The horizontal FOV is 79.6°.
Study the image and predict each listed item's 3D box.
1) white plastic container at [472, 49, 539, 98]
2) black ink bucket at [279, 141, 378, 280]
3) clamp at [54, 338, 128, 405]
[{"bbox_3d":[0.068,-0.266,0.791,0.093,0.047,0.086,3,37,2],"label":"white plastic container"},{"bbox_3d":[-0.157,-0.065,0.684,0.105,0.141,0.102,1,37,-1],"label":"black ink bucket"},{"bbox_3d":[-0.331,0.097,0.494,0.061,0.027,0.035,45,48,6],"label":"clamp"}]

◆ ◆ ◆ ◆ ◆ ◆ ◆

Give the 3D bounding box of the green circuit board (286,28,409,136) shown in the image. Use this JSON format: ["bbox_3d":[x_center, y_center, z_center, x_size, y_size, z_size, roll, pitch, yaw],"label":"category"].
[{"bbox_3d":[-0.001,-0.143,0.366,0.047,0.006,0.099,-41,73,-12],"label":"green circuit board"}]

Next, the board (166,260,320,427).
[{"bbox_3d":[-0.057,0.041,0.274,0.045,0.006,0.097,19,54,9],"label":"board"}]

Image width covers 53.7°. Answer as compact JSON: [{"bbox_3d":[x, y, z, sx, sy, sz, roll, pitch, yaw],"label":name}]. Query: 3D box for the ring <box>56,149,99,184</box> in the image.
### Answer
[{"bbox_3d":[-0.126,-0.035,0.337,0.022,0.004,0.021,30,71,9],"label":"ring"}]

◆ ◆ ◆ ◆ ◆ ◆ ◆

* _Exercise details_
Output exactly the lines of the material above from the one containing "Study the image" up to and including the one containing "2) black ink bucket at [279, 141, 378, 280]".

* _Exercise response_
Study the image and predict each listed item's 3D box.
1) white plastic container at [472, 49, 539, 98]
2) black ink bucket at [279, 141, 378, 280]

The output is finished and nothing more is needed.